The Supreme Court has upheld Tennessee’s ban on providing such interventions as cross-sex hormones and puberty blockers for minors experiencing gender dysphoria.

In a 6–3 decision released on June 18, the court disagreed with the Biden administration’s argument that the law should face higher legal scrutiny than had been applied by an appeals court.

The U.S. Court of Appeals for the Sixth Circuit had upheld Tennessee’s law, stating that it passed something known as “rational basis” review, which is a relatively low level of scrutiny to determine whether the law is constitutional.

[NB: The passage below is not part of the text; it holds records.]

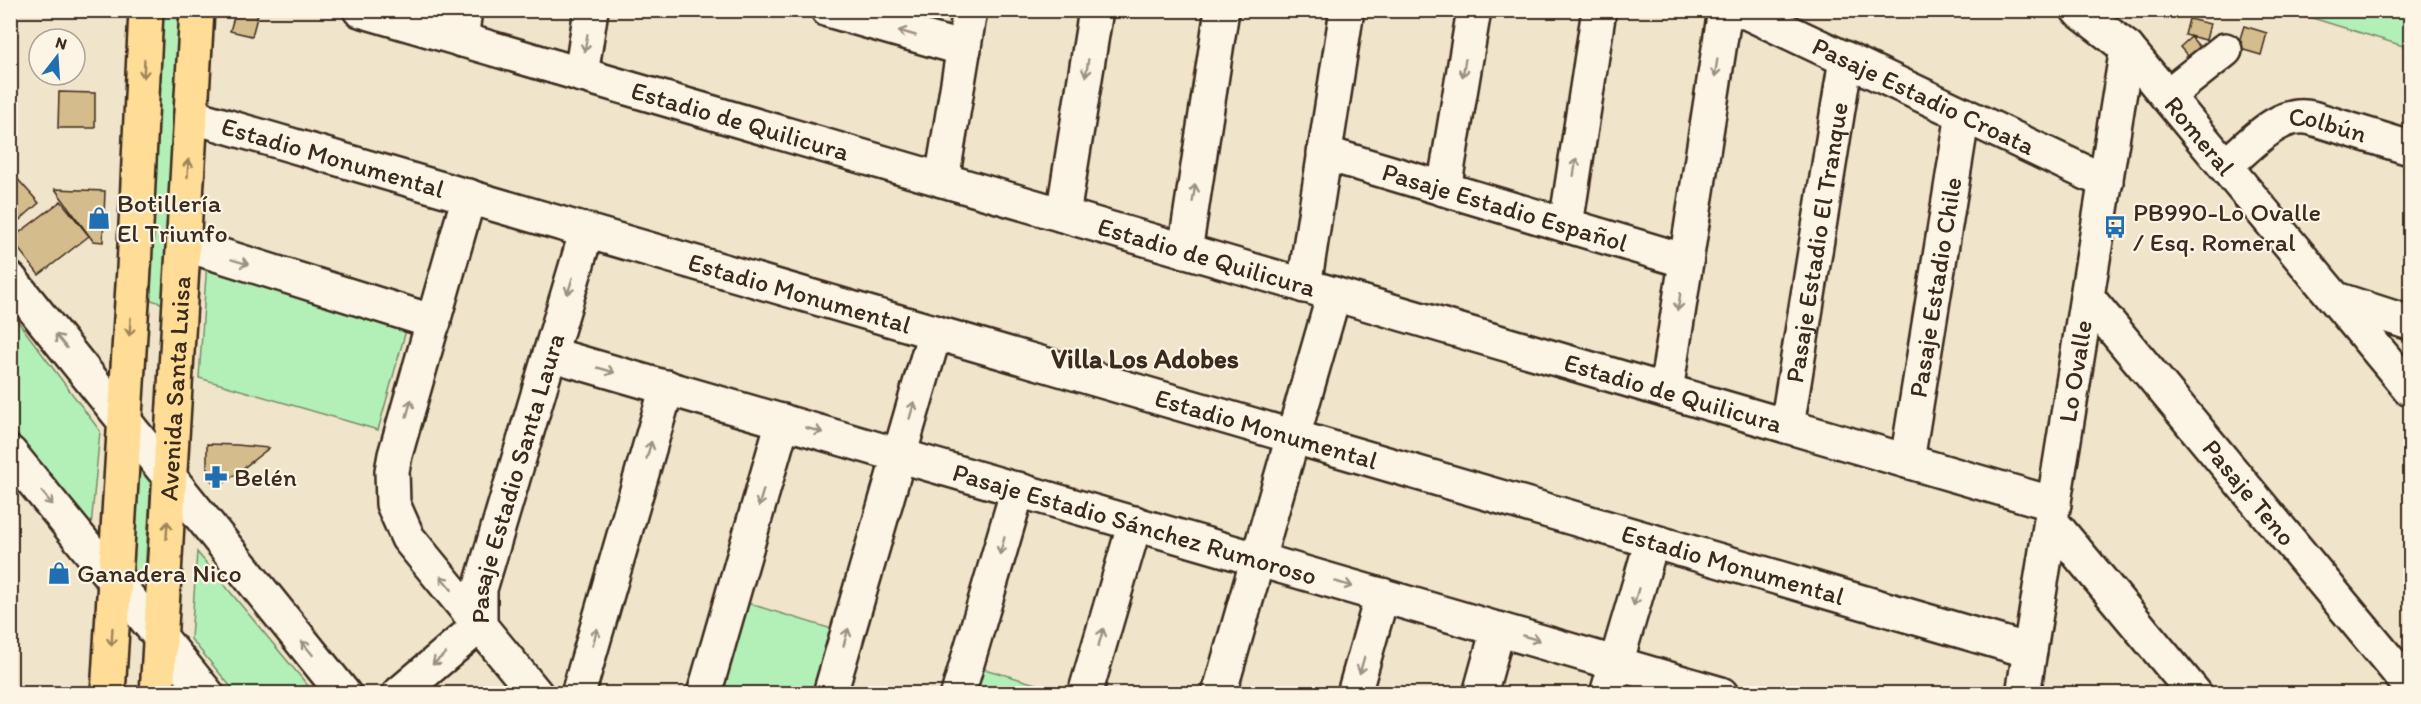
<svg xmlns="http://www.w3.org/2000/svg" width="2421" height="704" font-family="Itim,sans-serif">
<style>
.green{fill:#b3f0b7;stroke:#778d6a;stroke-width:1.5}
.building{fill:#d5bc8c;stroke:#3b2a1e;stroke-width:1.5}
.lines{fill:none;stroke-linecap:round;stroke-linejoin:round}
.minor-casing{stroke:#3b2a1e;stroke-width:38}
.major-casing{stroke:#3b2a1e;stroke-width:38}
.minor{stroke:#fcf5e5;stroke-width:33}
.major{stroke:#ffdd96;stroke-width:33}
.oneway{stroke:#9c9082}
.oneway2{stroke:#9d845a}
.labels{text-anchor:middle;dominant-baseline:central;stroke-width:4.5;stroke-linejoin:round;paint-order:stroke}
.street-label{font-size:26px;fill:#3b2a1e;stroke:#fcf5e5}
.poi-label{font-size:26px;fill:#3b2a1e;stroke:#fcf5e5;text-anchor:start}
.neighbourhood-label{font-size:27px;font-weight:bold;fill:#3b2a1e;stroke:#fcf5e5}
</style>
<rect width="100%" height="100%" fill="#f0e4ca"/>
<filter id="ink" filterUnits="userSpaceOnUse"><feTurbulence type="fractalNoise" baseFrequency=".0167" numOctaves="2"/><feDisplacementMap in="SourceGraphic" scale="12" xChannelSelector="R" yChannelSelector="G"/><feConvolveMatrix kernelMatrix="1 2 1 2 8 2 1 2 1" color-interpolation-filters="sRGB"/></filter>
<g filter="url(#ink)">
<path class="green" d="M162 11H179L164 304 148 299Z
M2289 11H2410V48L2296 13Z
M207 261 408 323 378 430 199 378Z
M10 311 100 431 91 527 11 428Z
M131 467 150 474 151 481 145 571 142 575 133 577 126 569Z
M197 552 314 693H236L191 639Z
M747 603 832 629 812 693H736L721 689Z
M974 666 1067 693 966 694Z"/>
<path class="building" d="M236 10H259L252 36 230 31Z
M2189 19 2210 24 2206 40 2185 35Z
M2244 26 2267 33 2261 55 2237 48Z
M2191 37 2205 53 2194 63 2180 47Z
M59 92 95 93V128H58Z
M14 175 39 203 14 225 10 220V178Z
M55 189 105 191 103 242 93 241Z
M61 201 89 236 39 275 11 239Z
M207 444 237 445 269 448 219 487 207 477Z"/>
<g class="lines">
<g class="minor-casing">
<g id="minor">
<path id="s1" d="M360 10 2054 504"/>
<path d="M828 10 964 49"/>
<path id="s2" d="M1742 10 2106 182"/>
<path id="s3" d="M2078 10 2127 48 2410 389"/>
<path d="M461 40 465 10"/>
<path d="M581 75 591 10"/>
<path d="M2167 96 2225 50"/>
<path id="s4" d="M191 116 2030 651"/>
<path id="s5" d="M1324 153 1686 261"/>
<path id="s6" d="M2225 166C2249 147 2279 109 2312 118L2410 148"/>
<path d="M942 180 970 10"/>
<path d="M1444 189 1474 10"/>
<path d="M469 196 395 455 392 471 393 504 408 538 536 694"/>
<path d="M1063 215 1096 10"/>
<path d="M1566 225 1599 10"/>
<path d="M184 244 434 322"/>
<path d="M1185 251 1222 10"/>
<path d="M10 279 344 694"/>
<path d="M1304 286 1347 10"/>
<path id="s7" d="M2087 297 2410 686"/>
<path d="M2336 299 2410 323"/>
<path id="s8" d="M550 354 1721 694"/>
<path d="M1666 391 1725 10"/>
<path id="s9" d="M1787 426 1846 59"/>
<path d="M10 453 207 694"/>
<path id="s10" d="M1907 461 1963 114"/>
<path d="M2051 521 2195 694"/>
<path id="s11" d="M399 694 480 625V589L587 230"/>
<path d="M578 694 667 387"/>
<path d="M704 694 783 421"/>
<path d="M830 694 935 332"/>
<path d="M958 694 1018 489"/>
<path d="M1085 694 1135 523"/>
<path d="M1219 694 1334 294"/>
<path d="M1354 694 1382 595"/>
<path d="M1480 694 1498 629"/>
<path d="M1607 694 1652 541"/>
<path id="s12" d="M2023 694 2127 48"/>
</g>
</g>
<g class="major-casing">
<g id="major">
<path d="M108 694 134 269 146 10"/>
<path id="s13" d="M157 694 197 10"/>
</g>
</g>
<use href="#minor" class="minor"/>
<use href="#major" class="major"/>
</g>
<defs><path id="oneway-shaft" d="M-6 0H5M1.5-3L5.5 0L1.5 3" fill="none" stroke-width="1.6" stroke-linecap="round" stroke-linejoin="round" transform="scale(1.5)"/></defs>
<g class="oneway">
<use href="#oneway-shaft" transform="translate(907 33) rotate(-164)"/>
<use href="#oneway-shaft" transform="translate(586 43) rotate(99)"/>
<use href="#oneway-shaft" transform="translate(1087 68) rotate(99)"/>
<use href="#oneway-shaft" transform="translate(1464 68) rotate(99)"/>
<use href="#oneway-shaft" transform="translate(1716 68) rotate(99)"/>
<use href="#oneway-shaft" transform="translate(1575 167) rotate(-81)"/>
<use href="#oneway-shaft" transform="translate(1194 193) rotate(-81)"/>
<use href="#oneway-shaft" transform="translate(240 262) rotate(17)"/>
<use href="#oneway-shaft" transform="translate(570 286) rotate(107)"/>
<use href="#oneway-shaft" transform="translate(1679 302) rotate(99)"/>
<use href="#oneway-shaft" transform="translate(61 341) rotate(-129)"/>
<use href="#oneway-shaft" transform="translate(606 370) rotate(16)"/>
<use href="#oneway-shaft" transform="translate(409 408) rotate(-74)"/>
<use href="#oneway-shaft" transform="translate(912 410) rotate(-74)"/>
<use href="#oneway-shaft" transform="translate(814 430) rotate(16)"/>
<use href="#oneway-shaft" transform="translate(649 450) rotate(-74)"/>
<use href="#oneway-shaft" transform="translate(47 498) rotate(51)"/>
<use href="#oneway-shaft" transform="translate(761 498) rotate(106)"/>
<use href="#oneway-shaft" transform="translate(1002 546) rotate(106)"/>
<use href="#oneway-shaft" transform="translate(446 583) rotate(-130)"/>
<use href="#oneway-shaft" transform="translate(1344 584) rotate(16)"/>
<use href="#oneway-shaft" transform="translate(1636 597) rotate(106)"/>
<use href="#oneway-shaft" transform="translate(595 637) rotate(-74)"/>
<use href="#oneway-shaft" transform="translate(846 637) rotate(-74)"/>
<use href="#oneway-shaft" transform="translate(1101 637) rotate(-74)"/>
<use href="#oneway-shaft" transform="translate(1531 638) rotate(16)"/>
<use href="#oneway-shaft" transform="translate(307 648) rotate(-129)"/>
<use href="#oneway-shaft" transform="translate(439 659) rotate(140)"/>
<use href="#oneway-shaft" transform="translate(1362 665) rotate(106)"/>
</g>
<g class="oneway2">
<use href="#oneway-shaft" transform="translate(144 69) rotate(93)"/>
<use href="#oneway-shaft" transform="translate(188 168) rotate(-87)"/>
<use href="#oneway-shaft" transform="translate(130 327) rotate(94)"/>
<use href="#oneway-shaft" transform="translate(167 530) rotate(-86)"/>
<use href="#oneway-shaft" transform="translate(112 637) rotate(93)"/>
</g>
</g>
<defs>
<g id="shop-bare" transform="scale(1.8)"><path d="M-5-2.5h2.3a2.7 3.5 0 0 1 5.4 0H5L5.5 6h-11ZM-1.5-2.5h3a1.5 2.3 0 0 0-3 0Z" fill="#1f6fb2" stroke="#fcf5e5" stroke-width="2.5" paint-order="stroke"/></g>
<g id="bus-bare" transform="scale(1.8)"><path d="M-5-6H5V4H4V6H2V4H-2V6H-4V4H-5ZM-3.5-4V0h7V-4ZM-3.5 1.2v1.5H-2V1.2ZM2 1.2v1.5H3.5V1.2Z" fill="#1f6fb2" stroke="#fcf5e5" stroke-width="2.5" paint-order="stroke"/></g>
<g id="pharmacy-bare" transform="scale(1.8)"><path d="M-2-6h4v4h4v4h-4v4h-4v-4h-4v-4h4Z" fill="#1f6fb2" stroke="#fcf5e5" stroke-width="2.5" paint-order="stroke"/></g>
</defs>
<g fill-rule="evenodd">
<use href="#shop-bare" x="99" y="218"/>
<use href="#bus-bare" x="2115" y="227"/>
<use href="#pharmacy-bare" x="216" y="477"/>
<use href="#shop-bare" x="59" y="573"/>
</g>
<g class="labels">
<g class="street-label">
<text stroke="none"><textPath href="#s2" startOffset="201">Pasaje Estadio Croata</textPath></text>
<text stroke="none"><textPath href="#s1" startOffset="396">Estadio de Quilicura</textPath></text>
<text stroke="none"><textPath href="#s6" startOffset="120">Colbún</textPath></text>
<text stroke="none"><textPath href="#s3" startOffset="176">Romeral</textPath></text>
<text stroke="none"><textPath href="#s4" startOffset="148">Estadio Monumental</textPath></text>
<text stroke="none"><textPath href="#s5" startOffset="189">Pasaje Estadio Español</textPath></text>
<text stroke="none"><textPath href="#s9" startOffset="186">Pasaje Estadio El Tranque</textPath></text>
<text stroke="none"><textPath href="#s1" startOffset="882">Estadio de Quilicura</textPath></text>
<text stroke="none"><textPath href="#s10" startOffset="176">Pasaje Estadio Chile</textPath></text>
<text stroke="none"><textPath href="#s4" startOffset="634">Estadio Monumental</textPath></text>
<text stroke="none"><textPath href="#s12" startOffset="327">Lo Ovalle</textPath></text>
<text stroke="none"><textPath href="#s13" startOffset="306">Avenida Santa Luisa</textPath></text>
<text stroke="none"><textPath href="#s1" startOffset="1368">Estadio de Quilicura</textPath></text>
<text stroke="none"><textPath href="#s4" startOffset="1120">Estadio Monumental</textPath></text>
<text stroke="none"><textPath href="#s11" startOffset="258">Pasaje Estadio Santa Laura</textPath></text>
<text stroke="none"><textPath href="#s7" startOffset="254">Pasaje Teno</textPath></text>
<text stroke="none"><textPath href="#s8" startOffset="609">Pasaje Estadio Sánchez Rumoroso</textPath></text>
<text stroke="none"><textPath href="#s4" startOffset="1606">Estadio Monumental</textPath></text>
</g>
<g class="poi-label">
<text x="117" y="203">Botillería<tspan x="117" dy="30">El Triunfo</tspan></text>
<text x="2133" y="212">PB990-Lo Ovalle<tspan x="2133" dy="30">/ Esq. Romeral</tspan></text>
<text x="234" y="477">Belén</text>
<text x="77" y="573">Ganadera Nico</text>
</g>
<g class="neighbourhood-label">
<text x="1145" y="358">Villa Los Adobes</text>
</g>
</g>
<rect width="2421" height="704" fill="none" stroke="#fcf5e5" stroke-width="36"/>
<rect x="18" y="18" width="2385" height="668" fill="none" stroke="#3b2a1e" stroke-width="2" filter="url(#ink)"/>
<g transform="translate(57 57) rotate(17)"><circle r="28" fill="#fcf5e5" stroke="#afa495" stroke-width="1.5"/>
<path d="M0-4.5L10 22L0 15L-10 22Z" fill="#1f6fb2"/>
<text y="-9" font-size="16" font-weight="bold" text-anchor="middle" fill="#3b2a1e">N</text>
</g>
</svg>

Chief Justice John Roberts wrote the majority opinion. Three of the justices—Justices Sonia Sotomayor, Elena Kagan, and Ketanji Brown Jackson—dissented from the decision.

Writing for the majority, Roberts said that the law didn’t classify individuals on the basis of sex and therefore didn’t force courts to apply greater scrutiny. Instead, the majority said, the law classified individuals according to age.

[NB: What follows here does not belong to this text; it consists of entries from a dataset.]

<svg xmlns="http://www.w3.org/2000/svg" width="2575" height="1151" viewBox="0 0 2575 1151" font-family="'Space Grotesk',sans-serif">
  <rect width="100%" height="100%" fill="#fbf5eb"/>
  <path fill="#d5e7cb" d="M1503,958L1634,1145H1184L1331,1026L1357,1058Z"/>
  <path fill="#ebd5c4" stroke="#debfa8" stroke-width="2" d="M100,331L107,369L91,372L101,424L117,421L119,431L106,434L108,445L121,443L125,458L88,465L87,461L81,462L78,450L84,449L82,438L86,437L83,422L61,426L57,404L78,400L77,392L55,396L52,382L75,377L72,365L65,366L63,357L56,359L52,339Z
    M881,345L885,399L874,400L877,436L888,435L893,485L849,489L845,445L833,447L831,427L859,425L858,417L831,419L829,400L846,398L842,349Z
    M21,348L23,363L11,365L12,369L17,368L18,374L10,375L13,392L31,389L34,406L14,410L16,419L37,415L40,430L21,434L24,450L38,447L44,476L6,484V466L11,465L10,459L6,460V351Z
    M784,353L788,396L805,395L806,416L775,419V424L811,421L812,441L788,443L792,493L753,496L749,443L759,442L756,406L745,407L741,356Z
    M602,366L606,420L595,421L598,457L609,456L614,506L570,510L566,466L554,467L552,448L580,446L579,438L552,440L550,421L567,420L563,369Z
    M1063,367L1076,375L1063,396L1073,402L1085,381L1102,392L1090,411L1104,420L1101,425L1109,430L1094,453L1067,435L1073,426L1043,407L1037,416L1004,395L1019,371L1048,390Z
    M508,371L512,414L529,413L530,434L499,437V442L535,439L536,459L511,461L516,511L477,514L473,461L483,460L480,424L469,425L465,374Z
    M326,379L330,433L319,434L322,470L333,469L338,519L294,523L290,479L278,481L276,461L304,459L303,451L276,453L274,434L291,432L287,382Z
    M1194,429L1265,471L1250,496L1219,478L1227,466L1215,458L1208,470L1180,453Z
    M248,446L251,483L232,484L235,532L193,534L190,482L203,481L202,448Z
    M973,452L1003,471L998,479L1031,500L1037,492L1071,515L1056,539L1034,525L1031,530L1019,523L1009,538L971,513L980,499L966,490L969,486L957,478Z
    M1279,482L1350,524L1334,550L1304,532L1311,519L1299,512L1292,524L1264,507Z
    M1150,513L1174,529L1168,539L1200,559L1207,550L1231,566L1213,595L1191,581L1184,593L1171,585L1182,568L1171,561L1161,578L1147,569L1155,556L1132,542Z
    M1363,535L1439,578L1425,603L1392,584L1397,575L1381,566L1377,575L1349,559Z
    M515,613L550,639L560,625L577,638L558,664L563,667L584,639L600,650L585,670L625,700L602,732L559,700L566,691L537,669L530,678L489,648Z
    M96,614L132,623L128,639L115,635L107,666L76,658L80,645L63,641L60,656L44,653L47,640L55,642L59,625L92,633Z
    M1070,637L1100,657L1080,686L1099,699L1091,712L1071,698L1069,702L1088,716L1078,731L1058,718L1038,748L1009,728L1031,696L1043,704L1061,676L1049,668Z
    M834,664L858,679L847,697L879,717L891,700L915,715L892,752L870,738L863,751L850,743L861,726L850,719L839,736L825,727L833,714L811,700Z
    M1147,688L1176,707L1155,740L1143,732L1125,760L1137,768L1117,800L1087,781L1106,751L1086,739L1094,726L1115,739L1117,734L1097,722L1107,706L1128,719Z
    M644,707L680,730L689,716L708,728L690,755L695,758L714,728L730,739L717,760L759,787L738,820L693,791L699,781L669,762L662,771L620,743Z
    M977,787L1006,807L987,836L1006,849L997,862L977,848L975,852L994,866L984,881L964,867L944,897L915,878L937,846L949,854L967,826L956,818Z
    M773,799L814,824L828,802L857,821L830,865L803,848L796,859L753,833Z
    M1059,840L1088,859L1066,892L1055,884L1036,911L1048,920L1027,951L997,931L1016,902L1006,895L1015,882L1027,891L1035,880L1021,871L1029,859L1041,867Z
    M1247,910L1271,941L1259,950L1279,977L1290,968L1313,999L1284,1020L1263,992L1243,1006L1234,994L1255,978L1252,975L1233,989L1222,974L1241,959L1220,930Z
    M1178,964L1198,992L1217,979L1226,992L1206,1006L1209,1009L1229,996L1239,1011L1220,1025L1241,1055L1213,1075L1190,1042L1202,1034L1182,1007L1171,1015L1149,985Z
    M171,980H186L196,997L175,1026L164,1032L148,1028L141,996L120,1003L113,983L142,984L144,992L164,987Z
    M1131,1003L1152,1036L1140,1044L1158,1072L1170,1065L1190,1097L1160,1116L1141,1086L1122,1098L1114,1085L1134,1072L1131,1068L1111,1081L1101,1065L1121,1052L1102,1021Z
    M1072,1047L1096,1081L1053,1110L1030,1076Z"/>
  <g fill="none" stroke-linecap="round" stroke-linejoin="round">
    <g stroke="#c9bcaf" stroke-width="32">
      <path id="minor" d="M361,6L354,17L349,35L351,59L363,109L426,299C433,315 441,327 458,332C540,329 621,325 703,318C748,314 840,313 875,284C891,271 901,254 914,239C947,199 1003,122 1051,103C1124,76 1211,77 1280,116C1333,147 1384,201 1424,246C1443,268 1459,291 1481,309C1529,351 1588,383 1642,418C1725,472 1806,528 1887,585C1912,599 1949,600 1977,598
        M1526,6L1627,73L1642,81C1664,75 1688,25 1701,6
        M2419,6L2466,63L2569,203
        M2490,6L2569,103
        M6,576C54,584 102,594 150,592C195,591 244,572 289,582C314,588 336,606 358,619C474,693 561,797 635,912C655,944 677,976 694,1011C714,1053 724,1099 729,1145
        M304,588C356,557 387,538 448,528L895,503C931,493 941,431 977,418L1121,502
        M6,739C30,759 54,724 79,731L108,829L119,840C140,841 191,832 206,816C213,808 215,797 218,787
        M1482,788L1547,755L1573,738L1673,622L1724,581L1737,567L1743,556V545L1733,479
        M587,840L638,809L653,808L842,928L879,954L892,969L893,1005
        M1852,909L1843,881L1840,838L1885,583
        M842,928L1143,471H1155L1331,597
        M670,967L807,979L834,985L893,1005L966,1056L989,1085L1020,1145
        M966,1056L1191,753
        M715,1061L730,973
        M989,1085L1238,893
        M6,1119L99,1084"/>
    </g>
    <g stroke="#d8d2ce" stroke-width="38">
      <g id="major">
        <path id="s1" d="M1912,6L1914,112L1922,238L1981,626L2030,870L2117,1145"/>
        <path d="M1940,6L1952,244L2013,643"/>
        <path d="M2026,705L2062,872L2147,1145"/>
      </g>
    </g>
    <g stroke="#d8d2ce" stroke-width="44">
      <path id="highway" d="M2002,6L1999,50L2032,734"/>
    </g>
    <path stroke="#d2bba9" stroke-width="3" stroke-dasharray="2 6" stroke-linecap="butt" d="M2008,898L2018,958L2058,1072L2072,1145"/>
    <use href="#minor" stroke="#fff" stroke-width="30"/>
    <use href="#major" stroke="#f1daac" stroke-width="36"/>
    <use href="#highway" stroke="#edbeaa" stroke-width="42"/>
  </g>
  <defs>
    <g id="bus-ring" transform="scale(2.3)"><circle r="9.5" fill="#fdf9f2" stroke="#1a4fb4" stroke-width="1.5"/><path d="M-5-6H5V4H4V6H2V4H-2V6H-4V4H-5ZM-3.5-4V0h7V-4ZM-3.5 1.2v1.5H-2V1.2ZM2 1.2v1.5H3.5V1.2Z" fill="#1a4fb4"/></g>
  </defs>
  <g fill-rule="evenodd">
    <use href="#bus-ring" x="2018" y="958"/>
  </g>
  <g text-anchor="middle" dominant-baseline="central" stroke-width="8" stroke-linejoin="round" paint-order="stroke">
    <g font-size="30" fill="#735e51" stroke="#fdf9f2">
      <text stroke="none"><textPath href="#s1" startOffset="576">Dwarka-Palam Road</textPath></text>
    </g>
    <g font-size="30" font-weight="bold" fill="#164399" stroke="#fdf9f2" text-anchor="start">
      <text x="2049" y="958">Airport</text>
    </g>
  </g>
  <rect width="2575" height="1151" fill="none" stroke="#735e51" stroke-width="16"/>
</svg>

Sotomayor, who penned the primary dissent, disagreed. “Tennessee’s law expressly classifies on the basis of sex and transgender status, so the Constitution and settled precedent require the Court to subject it to intermediate scrutiny,” she said.

“The majority contorts logic and precedent to say otherwise, inexplicably declaring it must uphold Tennessee’s categorical ban on lifesaving medical treatment.”

The case was perhaps the most hotly anticipated for the term. Besides touching on a hot-button issue, it prompted the justices to reconsider its 2020 decision in Bostock v. Clayton County, wherein the court held that employers violate the Civil Rights Act by firing an individual “merely for being gay or transgender.” More specifically, Justice Neil Gorsuch said that type of firing was effectively based on an individual’s sex.

The Biden administration attempted to apply that reasoning to say that Tennessee’s law discriminated on the basis of sex. Roberts disagreed in his majority opinion and said that the Bostock case didn’t apply to the decision before them.

Tennessee’s law, known as Senate Bill 1, prohibits health care providers from administering puberty blockers or hormones for the purpose of “enabling a minor to identify with, or live as, a purported identity inconsistent with the minor’s sex” or “treating purported discomfort or distress from a discordance between the minor’s sex and asserted identity.”